[AVAILABLE RECORDS — start]
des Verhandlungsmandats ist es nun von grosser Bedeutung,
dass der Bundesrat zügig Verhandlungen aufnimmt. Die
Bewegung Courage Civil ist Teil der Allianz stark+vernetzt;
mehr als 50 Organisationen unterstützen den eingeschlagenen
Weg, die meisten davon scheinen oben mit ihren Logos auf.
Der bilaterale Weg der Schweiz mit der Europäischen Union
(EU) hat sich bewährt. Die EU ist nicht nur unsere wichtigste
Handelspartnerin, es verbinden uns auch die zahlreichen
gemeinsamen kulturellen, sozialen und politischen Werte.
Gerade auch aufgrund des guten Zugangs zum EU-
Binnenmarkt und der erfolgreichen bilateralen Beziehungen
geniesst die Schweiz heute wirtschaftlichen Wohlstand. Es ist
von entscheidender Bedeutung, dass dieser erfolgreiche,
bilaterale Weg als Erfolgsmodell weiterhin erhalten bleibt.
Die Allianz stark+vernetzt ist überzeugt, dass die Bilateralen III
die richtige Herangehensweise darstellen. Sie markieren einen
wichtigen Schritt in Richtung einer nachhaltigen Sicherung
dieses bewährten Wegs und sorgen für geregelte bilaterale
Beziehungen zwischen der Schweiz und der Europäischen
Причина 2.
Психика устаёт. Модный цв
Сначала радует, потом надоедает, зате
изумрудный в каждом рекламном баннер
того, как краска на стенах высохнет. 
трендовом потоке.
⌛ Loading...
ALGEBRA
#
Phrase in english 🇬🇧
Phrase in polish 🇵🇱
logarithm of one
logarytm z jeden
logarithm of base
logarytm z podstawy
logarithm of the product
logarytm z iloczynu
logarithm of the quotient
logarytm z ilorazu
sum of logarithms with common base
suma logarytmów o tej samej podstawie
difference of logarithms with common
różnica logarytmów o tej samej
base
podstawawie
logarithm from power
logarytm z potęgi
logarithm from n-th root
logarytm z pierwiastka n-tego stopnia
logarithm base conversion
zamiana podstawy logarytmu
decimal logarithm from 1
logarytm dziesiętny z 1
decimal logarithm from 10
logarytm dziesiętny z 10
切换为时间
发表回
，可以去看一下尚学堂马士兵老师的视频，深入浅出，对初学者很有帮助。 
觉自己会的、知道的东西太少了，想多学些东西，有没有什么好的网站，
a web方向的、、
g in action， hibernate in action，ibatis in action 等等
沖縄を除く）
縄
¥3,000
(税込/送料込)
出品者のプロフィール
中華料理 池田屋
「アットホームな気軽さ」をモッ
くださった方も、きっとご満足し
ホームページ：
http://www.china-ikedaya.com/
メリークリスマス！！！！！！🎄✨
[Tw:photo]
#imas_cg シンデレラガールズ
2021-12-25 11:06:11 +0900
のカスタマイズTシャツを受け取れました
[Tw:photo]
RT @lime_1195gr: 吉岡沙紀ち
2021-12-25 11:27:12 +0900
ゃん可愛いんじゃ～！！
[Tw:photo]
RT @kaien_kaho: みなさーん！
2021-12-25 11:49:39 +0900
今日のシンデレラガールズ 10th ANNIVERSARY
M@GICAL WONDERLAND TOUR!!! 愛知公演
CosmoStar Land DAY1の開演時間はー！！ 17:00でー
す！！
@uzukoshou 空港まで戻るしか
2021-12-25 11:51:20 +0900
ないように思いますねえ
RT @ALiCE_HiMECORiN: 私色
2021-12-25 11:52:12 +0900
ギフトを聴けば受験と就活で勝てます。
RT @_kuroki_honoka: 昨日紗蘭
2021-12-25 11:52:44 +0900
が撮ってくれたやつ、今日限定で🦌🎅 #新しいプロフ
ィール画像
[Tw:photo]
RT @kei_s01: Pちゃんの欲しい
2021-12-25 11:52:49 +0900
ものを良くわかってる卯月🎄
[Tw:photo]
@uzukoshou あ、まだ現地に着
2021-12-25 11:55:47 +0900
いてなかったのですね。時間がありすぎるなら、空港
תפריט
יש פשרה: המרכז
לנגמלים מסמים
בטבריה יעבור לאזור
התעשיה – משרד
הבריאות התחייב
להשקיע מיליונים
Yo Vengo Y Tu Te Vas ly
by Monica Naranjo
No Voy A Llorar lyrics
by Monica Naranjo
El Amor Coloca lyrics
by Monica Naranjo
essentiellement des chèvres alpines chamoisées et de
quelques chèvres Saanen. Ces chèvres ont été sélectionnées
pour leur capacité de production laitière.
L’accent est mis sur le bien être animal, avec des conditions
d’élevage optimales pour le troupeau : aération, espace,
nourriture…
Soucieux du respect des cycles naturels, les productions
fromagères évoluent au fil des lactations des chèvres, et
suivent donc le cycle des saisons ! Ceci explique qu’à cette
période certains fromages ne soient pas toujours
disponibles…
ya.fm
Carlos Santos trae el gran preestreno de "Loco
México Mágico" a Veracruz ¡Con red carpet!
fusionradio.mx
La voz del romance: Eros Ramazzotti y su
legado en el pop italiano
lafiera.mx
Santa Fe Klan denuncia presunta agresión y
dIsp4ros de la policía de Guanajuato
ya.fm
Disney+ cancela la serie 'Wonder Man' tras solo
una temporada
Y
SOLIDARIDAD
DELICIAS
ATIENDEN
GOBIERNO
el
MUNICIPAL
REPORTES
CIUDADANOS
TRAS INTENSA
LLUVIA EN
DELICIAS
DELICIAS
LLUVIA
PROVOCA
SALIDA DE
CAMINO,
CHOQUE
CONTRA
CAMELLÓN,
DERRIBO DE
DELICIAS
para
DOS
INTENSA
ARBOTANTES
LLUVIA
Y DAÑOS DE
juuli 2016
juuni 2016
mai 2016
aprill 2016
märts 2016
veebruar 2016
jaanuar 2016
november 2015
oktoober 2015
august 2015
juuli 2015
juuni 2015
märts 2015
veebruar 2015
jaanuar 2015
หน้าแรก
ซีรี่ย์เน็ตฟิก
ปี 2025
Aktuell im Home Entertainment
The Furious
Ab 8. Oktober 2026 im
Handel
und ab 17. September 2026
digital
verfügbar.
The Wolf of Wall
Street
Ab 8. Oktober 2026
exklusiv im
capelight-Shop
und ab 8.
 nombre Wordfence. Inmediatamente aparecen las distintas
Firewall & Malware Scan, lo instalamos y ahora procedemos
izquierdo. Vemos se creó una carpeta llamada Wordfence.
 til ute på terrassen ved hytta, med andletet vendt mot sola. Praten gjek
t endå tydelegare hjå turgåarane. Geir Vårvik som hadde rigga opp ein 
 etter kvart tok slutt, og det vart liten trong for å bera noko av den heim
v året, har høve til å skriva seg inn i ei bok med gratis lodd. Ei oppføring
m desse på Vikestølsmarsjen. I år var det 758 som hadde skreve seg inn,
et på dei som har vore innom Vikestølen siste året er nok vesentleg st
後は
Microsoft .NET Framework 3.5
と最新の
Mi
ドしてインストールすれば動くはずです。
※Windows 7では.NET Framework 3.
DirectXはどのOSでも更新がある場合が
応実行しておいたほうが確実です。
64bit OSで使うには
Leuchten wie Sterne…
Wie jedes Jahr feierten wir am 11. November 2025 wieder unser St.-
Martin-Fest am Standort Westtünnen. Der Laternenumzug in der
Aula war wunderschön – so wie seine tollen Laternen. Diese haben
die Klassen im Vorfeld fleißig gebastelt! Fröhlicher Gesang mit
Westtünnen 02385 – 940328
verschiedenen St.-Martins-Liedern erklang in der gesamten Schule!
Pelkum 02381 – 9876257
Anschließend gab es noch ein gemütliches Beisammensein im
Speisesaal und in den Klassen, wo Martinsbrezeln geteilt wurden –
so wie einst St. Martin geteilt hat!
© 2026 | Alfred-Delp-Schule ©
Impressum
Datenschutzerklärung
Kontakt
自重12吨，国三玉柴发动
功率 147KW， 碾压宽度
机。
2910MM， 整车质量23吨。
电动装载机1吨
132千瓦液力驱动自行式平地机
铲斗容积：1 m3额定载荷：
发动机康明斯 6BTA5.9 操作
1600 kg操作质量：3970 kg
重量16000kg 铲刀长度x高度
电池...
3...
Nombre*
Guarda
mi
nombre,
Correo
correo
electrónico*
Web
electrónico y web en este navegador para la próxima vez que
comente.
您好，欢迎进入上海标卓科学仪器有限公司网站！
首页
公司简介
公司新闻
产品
[AVAILABLE RECORDS — finish]
**EXERCISE INSTRUCTIONS**
Track down every line in the entries that includes the string "Allianz", and copy it.

**RESPONSE FOR THIS EXERCISE**
Bewegung Courage Civil ist Teil der Allianz stark+vernetzt;
Die Allianz stark+vernetzt ist überzeugt, dass die Bilateralen III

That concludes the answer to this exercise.